Collection entries
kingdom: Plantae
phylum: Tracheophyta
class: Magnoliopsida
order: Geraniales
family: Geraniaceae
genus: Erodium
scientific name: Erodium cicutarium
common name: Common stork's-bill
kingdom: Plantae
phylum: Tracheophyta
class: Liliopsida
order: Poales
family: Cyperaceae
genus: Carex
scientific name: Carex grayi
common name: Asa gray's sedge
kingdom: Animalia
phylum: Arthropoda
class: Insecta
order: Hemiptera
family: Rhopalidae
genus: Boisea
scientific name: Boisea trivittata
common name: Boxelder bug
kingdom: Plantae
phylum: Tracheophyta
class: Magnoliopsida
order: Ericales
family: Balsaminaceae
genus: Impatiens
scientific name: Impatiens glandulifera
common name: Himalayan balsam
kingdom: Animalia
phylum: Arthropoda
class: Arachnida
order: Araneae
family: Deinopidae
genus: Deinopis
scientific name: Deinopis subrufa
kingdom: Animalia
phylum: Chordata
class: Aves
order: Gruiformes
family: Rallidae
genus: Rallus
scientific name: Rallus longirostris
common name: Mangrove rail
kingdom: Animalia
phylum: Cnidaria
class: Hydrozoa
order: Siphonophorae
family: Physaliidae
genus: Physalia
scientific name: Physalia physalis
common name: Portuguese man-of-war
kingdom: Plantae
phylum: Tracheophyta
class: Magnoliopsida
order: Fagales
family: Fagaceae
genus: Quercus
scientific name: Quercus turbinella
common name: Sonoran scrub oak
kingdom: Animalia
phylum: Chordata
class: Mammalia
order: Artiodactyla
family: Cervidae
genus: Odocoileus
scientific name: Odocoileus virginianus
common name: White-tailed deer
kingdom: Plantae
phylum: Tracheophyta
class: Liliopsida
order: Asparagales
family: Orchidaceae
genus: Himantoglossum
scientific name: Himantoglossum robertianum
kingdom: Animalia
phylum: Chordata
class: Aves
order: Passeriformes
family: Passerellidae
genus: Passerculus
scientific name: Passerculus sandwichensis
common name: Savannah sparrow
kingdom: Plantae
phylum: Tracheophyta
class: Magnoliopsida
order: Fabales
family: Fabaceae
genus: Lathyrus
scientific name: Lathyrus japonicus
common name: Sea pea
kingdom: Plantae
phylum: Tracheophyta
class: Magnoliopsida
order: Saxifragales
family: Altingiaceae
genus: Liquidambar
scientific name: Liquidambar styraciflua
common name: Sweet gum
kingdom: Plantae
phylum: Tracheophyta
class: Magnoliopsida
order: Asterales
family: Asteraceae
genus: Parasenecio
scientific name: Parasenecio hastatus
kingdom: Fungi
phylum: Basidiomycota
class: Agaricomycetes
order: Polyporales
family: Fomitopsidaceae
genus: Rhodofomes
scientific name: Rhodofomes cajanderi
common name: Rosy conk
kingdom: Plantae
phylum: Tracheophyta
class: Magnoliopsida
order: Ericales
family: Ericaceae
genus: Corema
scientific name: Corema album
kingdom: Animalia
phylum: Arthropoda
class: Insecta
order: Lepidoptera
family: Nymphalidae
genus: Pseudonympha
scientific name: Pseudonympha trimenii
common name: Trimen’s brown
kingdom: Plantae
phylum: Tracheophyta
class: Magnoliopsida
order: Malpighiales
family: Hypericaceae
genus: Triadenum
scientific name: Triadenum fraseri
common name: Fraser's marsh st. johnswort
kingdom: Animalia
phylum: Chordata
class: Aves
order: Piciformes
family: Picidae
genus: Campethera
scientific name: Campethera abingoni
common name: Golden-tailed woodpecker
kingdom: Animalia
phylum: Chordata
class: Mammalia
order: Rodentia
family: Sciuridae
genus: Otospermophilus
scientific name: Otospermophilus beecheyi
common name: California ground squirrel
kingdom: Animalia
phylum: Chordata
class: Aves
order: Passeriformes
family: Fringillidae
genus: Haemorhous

** GIVEN TASK **
Output the part of the data that runs from the very first line through the line containing "scientific name: Physalia physalis" as a Markdown table with the columns Row and Line. Give each line its own numbered row and skip any blank lines.

** RESULT **
| Row | Line |
|---|---|
| 1 | kingdom: Plantae |
| 2 | phylum: Tracheophyta |
| 3 | class: Magnoliopsida |
| 4 | order: Geraniales |
| 5 | family: Geraniaceae |
| 6 | genus: Erodium |
| 7 | scientific name: Erodium cicutarium |
| 8 | common name: Common stork's-bill |
| 9 | kingdom: Plantae |
| 10 | phylum: Tracheophyta |
| 11 | class: Liliopsida |
| 12 | order: Poales |
| 13 | family: Cyperaceae |
| 14 | genus: Carex |
| 15 | scientific name: Carex grayi |
| 16 | common name: Asa gray's sedge |
| 17 | kingdom: Animalia |
| 18 | phylum: Arthropoda |
| 19 | class: Insecta |
| 20 | order: Hemiptera |
| 21 | family: Rhopalidae |
| 22 | genus: Boisea |
| 23 | scientific name: Boisea trivittata |
| 24 | common name: Boxelder bug |
| 25 | kingdom: Plantae |
| 26 | phylum: Tracheophyta |
| 27 | class: Magnoliopsida |
| 28 | order: Ericales |
| 29 | family: Balsaminaceae |
| 30 | genus: Impatiens |
| 31 | scientific name: Impatiens glandulifera |
| 32 | common name: Himalayan balsam |
| 33 | kingdom: Animalia |
| 34 | phylum: Arthropoda |
| 35 | class: Arachnida |
| 36 | order: Araneae |
| 37 | family: Deinopidae |
| 38 | genus: Deinopis |
| 39 | scientific name: Deinopis subrufa |
| 40 | kingdom: Animalia |
| 41 | phylum: Chordata |
| 42 | class: Aves |
| 43 | order: Gruiformes |
| 44 | family: Rallidae |
| 45 | genus: Rallus |
| 46 | scientific name: Rallus longirostris |
| 47 | common name: Mangrove rail |
| 48 | kingdom: Animalia |
| 49 | phylum: Cnidaria |
| 50 | class: Hydrozoa |
| 51 | order: Siphonophorae |
| 52 | family: Physaliidae |
| 53 | genus: Physalia |
| 54 | scientific name: Physalia physalis |